The only reason one would attempt to cheat death is to escape judgment. Without a desire for a heaven to gain, and a hell to avoid, our standard of morality is without true reason. The Judeo-Christian perspective urges mankind to crave life in a way that allows man to experience heaven in the present. Death has the potential to cause torment to the point it can feel like hell on earth. To curb one’s impulse to commit a violation of natural law, there must be a consequence. A punishment ought to be comparable to the violation, but not to the grievance. Such as in the practice of law, proportionate punishment is more essential than the gratification of social justice.
One’s God-given rights are sacred institutions, and mankind is to protect and preserve those rights. The documents on which the United States of America is founded – The Declaration of Independence, The Constitution, and The Bill of Rights – are precepts prescribed not by man, but by God. Once violated, punishment ought to be imminent, impartial, and prudent.
The 6th Amendment grants the right to a speedy trial by an impartial jury within the district where the incident occurred, and the accused is promised a rigorous defense. Regardless of the ruling, the ‘due-process’ achieved is more vital. Laws, standards, and ethics must not waver in order to gain justice.
When an accusation is inaccurate or excessive, a plea can be presented. That is the mercy; furthermore, if the conviction is unsatisfactory, one can levy an appeal.

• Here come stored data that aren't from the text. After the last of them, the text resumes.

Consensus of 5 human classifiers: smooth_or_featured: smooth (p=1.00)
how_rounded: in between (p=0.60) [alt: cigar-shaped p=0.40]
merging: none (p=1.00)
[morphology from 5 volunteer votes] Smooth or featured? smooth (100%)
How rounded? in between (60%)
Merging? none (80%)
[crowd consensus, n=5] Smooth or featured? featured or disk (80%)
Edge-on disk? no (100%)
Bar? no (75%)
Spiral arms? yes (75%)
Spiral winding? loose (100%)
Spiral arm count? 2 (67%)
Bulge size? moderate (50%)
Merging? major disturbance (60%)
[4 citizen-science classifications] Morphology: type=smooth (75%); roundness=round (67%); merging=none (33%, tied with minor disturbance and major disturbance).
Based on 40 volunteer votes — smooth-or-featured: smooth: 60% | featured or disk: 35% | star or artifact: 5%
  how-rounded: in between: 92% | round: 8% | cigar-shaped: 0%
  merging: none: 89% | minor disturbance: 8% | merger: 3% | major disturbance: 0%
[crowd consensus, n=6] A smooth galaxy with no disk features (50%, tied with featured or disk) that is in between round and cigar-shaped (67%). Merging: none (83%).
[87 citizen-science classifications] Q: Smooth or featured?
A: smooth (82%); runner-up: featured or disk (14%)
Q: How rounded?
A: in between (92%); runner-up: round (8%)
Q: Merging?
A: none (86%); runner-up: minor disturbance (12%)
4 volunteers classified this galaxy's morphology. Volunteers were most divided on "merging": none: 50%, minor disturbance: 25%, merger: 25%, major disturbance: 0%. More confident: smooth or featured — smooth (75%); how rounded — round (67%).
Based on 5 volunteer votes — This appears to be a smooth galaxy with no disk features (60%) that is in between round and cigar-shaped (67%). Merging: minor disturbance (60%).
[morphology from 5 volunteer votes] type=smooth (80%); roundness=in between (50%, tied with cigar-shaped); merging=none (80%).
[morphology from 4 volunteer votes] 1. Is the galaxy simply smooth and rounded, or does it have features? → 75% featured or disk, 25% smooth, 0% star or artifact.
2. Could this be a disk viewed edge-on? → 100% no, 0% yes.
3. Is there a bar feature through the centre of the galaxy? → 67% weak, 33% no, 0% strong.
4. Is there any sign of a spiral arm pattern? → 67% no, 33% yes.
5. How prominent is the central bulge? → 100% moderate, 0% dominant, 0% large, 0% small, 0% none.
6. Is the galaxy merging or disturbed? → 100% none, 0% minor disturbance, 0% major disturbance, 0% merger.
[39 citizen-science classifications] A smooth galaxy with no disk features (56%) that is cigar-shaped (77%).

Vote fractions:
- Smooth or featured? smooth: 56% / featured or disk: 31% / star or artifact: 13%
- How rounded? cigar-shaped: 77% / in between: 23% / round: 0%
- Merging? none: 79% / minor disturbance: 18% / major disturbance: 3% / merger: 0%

Many ask about conviction errors. The truth is that they rarely occur in felony cases. The infrequency is so great that the margin-of-error was last calculated to be less than .03%. Within that margin, wrongful executions are calculated to be less than .1%.

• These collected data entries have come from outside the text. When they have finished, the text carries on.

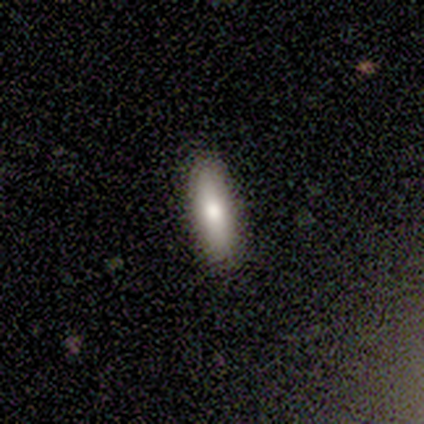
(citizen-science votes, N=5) Smooth or featured: smooth — 100%
How rounded: cigar-shaped — 80% (in between — 20%)
Merging: none — 100%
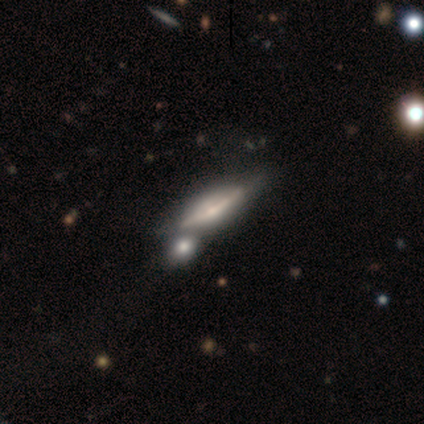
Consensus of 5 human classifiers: This appears to be a featured or disk galaxy (60%) viewed edge-on (67%) with a rounded central bulge (100%). Merging: none (80%).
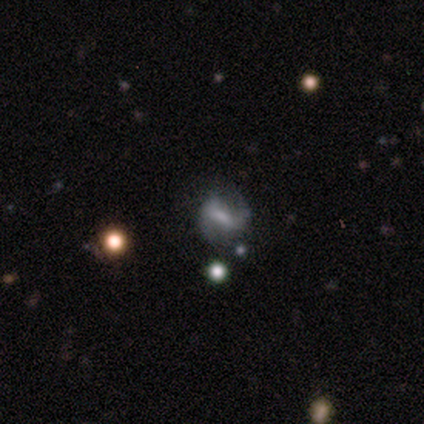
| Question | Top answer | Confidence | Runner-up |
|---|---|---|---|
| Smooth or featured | featured or disk | 80% | smooth (20%) |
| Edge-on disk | no | 100% | — |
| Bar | strong | 75% | weak (25%) |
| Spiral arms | yes | 100% | — |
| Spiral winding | loose | 75% | medium (25%) |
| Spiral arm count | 2 | 100% | — |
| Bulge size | small | 50% | moderate (25%) |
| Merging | none | 60% | minor disturbance (20%) |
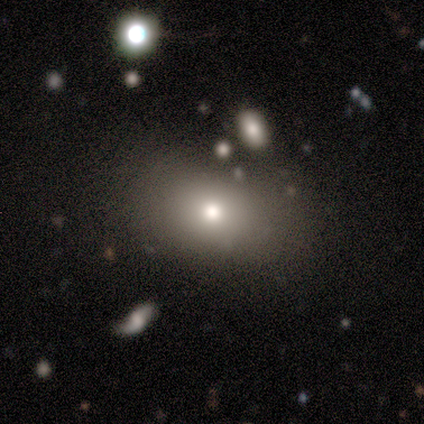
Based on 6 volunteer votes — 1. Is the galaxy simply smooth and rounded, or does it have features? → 83% smooth, 17% star or artifact, 0% featured or disk.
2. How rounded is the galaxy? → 60% in between, 40% round, 0% cigar-shaped.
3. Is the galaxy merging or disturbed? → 100% none, 0% minor disturbance, 0% major disturbance, 0% merger.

Should that be ignored? No.
Is that unfortunate? Yes.
Is that just? Absolutely, and here’s why: the system did not fail, society did.

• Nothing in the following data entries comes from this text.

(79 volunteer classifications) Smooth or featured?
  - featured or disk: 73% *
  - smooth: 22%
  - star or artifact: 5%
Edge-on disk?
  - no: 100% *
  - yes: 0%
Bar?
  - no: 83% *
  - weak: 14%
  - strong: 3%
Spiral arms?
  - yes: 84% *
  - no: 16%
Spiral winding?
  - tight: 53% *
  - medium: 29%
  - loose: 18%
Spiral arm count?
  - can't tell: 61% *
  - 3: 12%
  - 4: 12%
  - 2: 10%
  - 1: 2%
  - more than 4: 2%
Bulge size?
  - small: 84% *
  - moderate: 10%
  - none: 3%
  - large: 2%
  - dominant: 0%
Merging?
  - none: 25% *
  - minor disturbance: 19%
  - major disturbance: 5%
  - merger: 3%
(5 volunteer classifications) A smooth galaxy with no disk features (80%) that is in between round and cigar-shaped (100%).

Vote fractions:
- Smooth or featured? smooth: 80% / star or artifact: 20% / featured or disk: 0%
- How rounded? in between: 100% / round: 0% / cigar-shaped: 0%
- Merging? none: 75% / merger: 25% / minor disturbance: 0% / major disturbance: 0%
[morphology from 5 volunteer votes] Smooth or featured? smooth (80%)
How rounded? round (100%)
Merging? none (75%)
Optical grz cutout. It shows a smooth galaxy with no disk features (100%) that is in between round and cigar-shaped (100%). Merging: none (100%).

The left asserts that mankind made the society that crafted the law. They are wrong. God fashioned the law to govern a society in which man continues to fail to exercise self-control, period.
To insist that one would rather see 97 guilty murderers, rapists, and/or thieves live without reprimand in order to keep 3 innocent persons out of jail is not an argument for compassion, but is a declaration of an immoral and unjust lunacy.
Recently, California voted to allow felons to vote from prison. Leftist politicians expressed that voting is a civic right. They have chosen to ignore the unequivocal fact that once one violates the rights God gave their victims, many of their own rights are lawfully reduced or even lost.
The left argues that felons did not intend to lose certain civic rights. However, their conviction proves intent to break the law. For example, it is illegal to drive under the influence of alcohol or drugs. When one drives under the influence and strikes and kills a human being, the driver is rightfully accused of killing, whether they intended to or not. The fact remains that they have deprived a person of life, when their intent was only to drive while intoxicated.
John Adams, one of the Founding Fathers, stated, “But a Constitution of Government once changed from Freedom, can never be restored. Liberty, once lost, is lost forever.”
Villains and heroes alike portrayed in the Bible did not get to choose the level of suffering their sin caused. Pharaoh did not intend to lose his first born when he refused to free the Hebrews from slavery. Saul did not intend to become insane while attempting to murder David. David did not intend for his sons to assassinate one another when he killed a man to cover up his own infidelity.
Violators do not get to choose the amount of agony their act of lawlessness generates, even unto themselves. Once one infringes even one law, one will suffer judgment.
God is steadfast, and His law resolute; therefore, govern yourself justly in order to discover justice and liberty.